A conductive hearing loss is when there is a problem with the sound being ‘conducted’ along this route. So anything that blocks the ear canal, affects the vibration of the ear drum or affects the chain of hearing bones will cause a ‘conductive ‘hearing loss.
A conductive hearing loss can often be repaired surgically. We can clear a blocked ear canal or repair a damaged ear drum or repair or replace damaged hearing bones.

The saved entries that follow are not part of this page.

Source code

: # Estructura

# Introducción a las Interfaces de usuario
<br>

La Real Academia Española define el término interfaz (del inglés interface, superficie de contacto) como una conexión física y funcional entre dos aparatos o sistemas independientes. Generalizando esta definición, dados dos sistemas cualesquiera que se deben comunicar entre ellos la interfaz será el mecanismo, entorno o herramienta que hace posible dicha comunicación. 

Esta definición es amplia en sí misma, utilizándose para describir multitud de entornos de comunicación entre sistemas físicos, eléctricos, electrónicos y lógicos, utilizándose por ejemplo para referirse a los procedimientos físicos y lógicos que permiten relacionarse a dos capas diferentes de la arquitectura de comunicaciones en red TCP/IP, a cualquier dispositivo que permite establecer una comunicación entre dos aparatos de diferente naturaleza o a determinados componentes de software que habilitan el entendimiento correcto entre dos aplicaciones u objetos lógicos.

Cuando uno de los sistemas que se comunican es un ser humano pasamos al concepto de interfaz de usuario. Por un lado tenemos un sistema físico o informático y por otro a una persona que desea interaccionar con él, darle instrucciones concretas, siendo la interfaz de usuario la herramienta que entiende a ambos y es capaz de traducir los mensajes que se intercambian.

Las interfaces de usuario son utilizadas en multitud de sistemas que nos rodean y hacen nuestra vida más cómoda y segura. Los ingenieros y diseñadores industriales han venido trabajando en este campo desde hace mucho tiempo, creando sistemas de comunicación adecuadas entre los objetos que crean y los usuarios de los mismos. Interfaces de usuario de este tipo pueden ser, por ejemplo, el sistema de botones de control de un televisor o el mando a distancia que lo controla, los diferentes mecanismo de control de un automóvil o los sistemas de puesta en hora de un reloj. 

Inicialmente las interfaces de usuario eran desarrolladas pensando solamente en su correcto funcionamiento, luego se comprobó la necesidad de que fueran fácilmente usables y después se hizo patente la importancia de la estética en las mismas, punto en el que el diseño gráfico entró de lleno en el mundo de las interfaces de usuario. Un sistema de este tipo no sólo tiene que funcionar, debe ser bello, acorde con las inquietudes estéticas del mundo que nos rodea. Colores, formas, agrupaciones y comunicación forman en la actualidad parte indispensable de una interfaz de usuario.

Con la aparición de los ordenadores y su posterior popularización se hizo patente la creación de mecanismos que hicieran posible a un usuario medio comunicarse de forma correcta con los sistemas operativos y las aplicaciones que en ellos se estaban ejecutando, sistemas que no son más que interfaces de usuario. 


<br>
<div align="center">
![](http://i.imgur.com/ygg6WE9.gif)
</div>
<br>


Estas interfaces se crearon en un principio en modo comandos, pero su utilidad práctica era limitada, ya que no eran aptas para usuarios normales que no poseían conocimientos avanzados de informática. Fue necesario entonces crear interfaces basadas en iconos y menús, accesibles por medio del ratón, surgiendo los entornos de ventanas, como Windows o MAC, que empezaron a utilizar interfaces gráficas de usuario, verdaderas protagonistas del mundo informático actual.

Audiograms of CONDUCTIVE hearing loss
The black circles and crosses represent what the person can actually hear. The half red squares on the right show what the person could hear if the sound was being ‘conducted’ properly through to the inner ear. This audiogram suggests that there is a problem with either the ear canal, ear drum. middle ear space or hearing bones.
If we can fix the problem with the ‘conduction’ pathway then the patient will also be able to hear sound between the black circles and the red half squares. This will return the patients hearing to normal because the red half squares are in the normal range of hearing (less than 25dB)
MIXED HEARING LOSS
This is when a patient has a ‘sensori-neural ‘ hearing loss AND a ‘conductive hearing loss’. In this case correcting the conductive hearing loss will only make the hearing as good as the level of the sensorineural hearing loss.
Audiograms of MIXED hearing loss
The difference with the audiograms above is that the red half squares (the bone conduction) is not normal. The inner ear is not working properly.
The person can still only hear sounds that are loud enough to fall below the black circles.
If we could completely fix the conductive part of the hearing loss the hearing would be better but not normal. The patient would still have a hearing loss but not as bad as before.